Ouvido pela TSF, João Cordeiro indicou que não houve «qualquer tipo de abordagem com a associação» e frisou que se o Governo está preocupado com acessibilidades tem primeiro que se preocupar com as «acessibilidades às urgências e aos centros de saúde».
Para este responsável, «é estranho» que o Estado tenha reduzido horários nas estruturas à sua guarda» e lembrou que é necessário uma «receita médica» para que as farmácias dispensem medicamentos.
«O Governo aproveitou uma oportunidade de ouro que é fazer política numa área em que não tem qualquer tipo de custos. Mas vamos analisar a legislação que foi aprovada na generalidade no Conselho de Ministros e vamos insistir para que os centros de saúde estejam abertos toda a noite», acrescentou.
Por seu lado, a directora técnica da farmácia de Lisboa que chegou a ser impedida de abrir durante todo o dia por parte do Infarmed saudou a aprovação deste diploma que permite o trabalho «de acordo com a nossa filosofia de trabalho e de estar disponíveis para os utentes 24 horas por dia».
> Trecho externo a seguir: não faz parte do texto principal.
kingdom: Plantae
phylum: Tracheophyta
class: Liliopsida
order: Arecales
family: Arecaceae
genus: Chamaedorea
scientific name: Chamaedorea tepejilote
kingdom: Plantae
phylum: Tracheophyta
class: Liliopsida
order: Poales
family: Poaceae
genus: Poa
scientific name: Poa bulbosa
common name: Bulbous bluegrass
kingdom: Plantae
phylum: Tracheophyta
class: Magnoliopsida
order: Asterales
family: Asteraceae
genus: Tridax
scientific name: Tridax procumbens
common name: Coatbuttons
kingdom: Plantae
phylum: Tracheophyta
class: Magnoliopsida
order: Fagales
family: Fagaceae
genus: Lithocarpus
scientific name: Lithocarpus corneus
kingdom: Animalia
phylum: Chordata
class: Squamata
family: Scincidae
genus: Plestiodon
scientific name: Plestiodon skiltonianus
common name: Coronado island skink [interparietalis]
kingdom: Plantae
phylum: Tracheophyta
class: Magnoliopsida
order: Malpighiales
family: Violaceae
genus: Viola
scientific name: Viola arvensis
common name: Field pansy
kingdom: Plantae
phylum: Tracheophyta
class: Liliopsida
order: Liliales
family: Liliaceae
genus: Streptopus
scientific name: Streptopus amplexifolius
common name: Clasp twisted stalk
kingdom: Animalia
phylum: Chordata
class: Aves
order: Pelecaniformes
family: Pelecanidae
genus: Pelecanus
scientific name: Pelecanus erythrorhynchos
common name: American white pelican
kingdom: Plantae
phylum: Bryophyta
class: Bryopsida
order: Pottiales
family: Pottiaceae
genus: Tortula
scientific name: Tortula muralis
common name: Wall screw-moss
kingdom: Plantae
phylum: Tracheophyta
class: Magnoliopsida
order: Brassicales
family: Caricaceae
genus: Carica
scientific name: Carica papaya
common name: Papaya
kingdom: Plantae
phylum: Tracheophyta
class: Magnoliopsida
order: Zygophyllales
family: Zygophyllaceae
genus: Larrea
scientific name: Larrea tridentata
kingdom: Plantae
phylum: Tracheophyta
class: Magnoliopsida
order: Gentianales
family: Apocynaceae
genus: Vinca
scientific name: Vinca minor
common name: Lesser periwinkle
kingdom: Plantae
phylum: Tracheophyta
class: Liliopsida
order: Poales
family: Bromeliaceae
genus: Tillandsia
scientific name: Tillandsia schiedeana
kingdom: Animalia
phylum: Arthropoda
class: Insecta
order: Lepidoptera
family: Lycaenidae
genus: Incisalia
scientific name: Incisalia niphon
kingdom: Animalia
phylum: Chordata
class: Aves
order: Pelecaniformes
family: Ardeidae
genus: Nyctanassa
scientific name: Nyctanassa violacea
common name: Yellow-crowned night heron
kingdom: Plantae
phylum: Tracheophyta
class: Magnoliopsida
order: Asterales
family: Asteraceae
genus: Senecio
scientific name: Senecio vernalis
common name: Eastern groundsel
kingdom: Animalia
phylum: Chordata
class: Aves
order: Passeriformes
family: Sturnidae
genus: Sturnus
«Estamos muito contentes, por de alguma forma, podermos ajudar outros colegas de farmácias em Portugal que também já vinham funcionando 24 horas por dia e que, de alguma forma, viam os seus horários comprometidos», acrescentou Elisabete Lopes, em declarações à TSF.
Também ouvida pela TSF, a Associação de Farmácias de Portugal diz que vai ter de analisar o diploma aprovado em Conselho de Ministros para conciliar as farmácias que vão abrir o dia todo e as que querem manter os horários actuais.